_Short exercise a:_
According to the album page, in what year was Fiedler appointed conductor of the Boston Pops Orchestra?

_Page:_
ARTHUR FIEDLER - MARCHES IN HI-FI
1958 RCA RED SEAL SHADED DOG LSC-2229
**ORIGINAL PRESS - BM 9/10*
Fiedler was appointed the eighteenth conductor of the Boston Pops Orchestra in 1930. While the position of conductor of the Boston Pops both prior to and after Fiedler tended to be a phase of a conductor's career, Fiedler made it his life's work, having the position for a half-century.
With Fiedler's direction, the Boston Pops reportedly made more recordings than any other orchestra in the world, most of them for RCA Victor, with total sales of albums, singles, tapes, and cassettes exceeding $50 million. His recordings began in July 1935 at Boston's Symphony Hall with RCA Victor, including a world premiere recording of Jacob Gade's Jalousie, which eventually sold more than a million copies, and the first complete recording of Rhapsody in Blue by George Gershwin (with Jesús Maria Sanromá as soloist). In 1946, he conducted the Boston Pops in one of the first American recordings devoted to excerpts from a film score, Dmitri Tiomkin's music for the David O. Selznick Technicolor epic Duel in the Sun; RCA Victor released an album of ten-inch 78-rpm discs complete with photographs from the film.
Fiedler's June 20, 1947, recording of Gaîté Parisienne by Jacques Offenbach was eventually released by RCA as their very first long-playing classical album (RCA Victor LM-1001), in 1950. He recorded the same music in 1954 in stereo and began making regular stereo recordings in 1956. A number of Fiedler's recordings were released as 45-rpm "extended play" discs, beginning in 1949, such as Tchaikovsky's Marche Slave and Ketèlbey's In a Persian Market (RCA Victor ERA-2). Besides recording light classics, Fiedler also recorded music from Broadway shows and Hollywood film scores, as well as arrangements of popular music, especially the Beatles. He and the Boston Pops occasionally recorded classical works that were favorites, but not considered as "light" as most of the pieces that he conducted. He made but a single recording with the Boston Symphony Orchestra: Dvorak's New World Symphony. There were also recordings of chamber music by his Sinfonietta. Fiedler and the Boston Pops recorded exclusively for RCA Victor until the late 1960s, when they switched to Deutsche Grammophon for classical releases with co-owned Polydor Records for his arrangements of pop music compositions and then London Records. His last album, devoted to disco, was titled Saturday Night Fiedler.
Fiedler was also associated with the San Francisco Pops Orchestra for 26 summers (beginning during 1949), and conducted many other orchestras throughout the world. He was a featured conductor on several of NBC's The Standard Hour programs in 1950 and 1951, conducting the San Francisco Symphony in the War Memorial Opera House; the performances were preserved on transcription discs and later released on audio cassette.

Data records
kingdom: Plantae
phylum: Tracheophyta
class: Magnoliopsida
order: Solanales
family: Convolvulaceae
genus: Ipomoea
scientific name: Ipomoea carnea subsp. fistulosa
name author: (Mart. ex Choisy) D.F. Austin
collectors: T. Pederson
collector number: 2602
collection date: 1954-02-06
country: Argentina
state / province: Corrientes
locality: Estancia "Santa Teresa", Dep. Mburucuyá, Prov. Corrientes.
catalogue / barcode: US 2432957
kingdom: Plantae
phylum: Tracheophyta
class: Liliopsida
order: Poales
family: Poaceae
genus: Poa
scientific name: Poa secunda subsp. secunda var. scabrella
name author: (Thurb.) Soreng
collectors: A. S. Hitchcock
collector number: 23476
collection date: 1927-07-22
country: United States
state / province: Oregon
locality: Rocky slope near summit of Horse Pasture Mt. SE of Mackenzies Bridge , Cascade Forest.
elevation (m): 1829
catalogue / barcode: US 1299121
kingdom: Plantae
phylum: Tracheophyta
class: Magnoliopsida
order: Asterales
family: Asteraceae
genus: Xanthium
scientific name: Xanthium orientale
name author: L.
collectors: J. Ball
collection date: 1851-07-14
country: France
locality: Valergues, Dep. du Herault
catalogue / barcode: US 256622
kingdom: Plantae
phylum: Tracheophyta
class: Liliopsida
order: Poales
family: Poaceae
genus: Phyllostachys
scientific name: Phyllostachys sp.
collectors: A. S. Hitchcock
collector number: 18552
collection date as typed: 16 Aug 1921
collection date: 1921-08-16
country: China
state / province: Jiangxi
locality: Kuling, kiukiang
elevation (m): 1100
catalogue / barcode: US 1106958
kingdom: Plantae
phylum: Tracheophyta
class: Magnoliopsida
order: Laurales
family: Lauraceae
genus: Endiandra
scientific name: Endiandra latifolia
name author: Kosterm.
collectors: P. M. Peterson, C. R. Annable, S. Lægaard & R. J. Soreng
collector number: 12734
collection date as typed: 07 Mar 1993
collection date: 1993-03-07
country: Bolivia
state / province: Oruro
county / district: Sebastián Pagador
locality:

_Short exercise b:_
Express the data records as a Markdown table, starting at the first line and ending at the line that contains "country: Argentina", with both of those lines included. Use the columns Row and Line, giving each line's row number under Row, and leave out blank lines.

_Task response a:_
1930

_Task response b:_
| Row | Line |
|---|---|
| 1 | kingdom: Plantae |
| 2 | phylum: Tracheophyta |
| 3 | class: Magnoliopsida |
| 4 | order: Solanales |
| 5 | family: Convolvulaceae |
| 6 | genus: Ipomoea |
| 7 | scientific name: Ipomoea carnea subsp. fistulosa |
| 8 | name author: (Mart. ex Choisy) D.F. Austin |
| 9 | collectors: T. Pederson |
| 10 | collector number: 2602 |
| 11 | collection date: 1954-02-06 |
| 12 | country: Argentina |